## SOURCE DOCUMENT
= = = = =
# How do you do yard work/home improvement projects with young children?



## mom2lucy (Jul 22, 2008)

We have a 3 yr old and an 11 mo old. We own a house so we obviously have routine yard maintenance and we've got a list of home improvement projects that my DH will do. Neither of us are really "into" yard work, we basically just do the bare minimun to keep it presentable. I obviously can't do too much during the week, so it seems like the whole weekend is taken up by trying to get this stuff done. When DH is working on a project, he's better if we're out of the house so I find myself in the same boat I'm in all week-trying to entertain the kids by myself and feeling resentful of DH.

We can easily work in the yard with the 3 year old, but the baby is just everywhere and putting everything in her mouth so I don't feel comfortable just letting roam around. Plus, we have a dog and although we pick up the poop I just don't like her crawling around in the grass.

My MIL is a yard perfectionist and I hate it when she comes over (which she does once a week to watch the girls while I work), because she's always commenting on what needs to be done.

So anyway, I guess what I'm wondering is of anyone has any tips on how to accomplish outdoor projects with the children and how much do you all do in your yards? Should we just postpone these projects for a couple years until they're a little bigger?

Thanks so much for any suggestions!


----------



## Snapdragon (Aug 30, 2007)

can your MIL come over an extra time a week, perhaps, and watch the kids while you and dh do the projects together?


----------



## lifeguard (May 12, 2008)

We do the minimum. Neither of us love yardwork or find it to be a priority. There is a big section of our property that is sided by fairly busy roads & they get super neglected 'cause I cannot do a thing with ds around 'cause I cannot turn my back on him for a second. Within the fenced in area I can work pretty well, but slowly as he wants to be in the middle of all projects "helping".

With the little one, could you bring a playpen or play yard outside to keep her a little more confined?


----------



## mommariffic (Mar 18, 2009)
= = = = =
## INFORMATION GIVEN
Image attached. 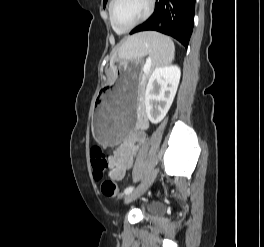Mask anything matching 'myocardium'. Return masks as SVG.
Segmentation results:
<instances>
[{
	"mask_svg": "<svg viewBox=\"0 0 264 247\" xmlns=\"http://www.w3.org/2000/svg\"><path fill=\"white\" fill-rule=\"evenodd\" d=\"M148 8L146 13L135 23L126 26V27H121L117 24L116 20H115V8L116 5L118 3V0H112L110 8H109V17H110V22L111 25L115 28V30H117L118 32H127L130 31L132 29H134L135 27L141 25L142 23H144L147 19H149V17L152 15L154 9H155V0H148Z\"/></svg>",
	"mask_w": 264,
	"mask_h": 247,
	"instance_id": "f54148a6",
	"label": "myocardium"
}]
</instances>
= = = = =
## EXERCISE SET
A) List every username that heads a post in the yard work thread.
B) Answer these from the yard work thread:
(i) How old are mom2lucy's two children?
(ii) How often does mom2lucy's MIL come over to watch the girls?
(iii) What does lifeguard suggest bringing outside for the little one?
The rows come from a separate source and are unrelated to the thread.

## TASK SOLUTIONS
A)
mom2lucy
Snapdragon
lifeguard
mommariffic

B)
(i) 3 years old and 11 months old.
(ii) Once a week.
(iii) A playpen or play yard.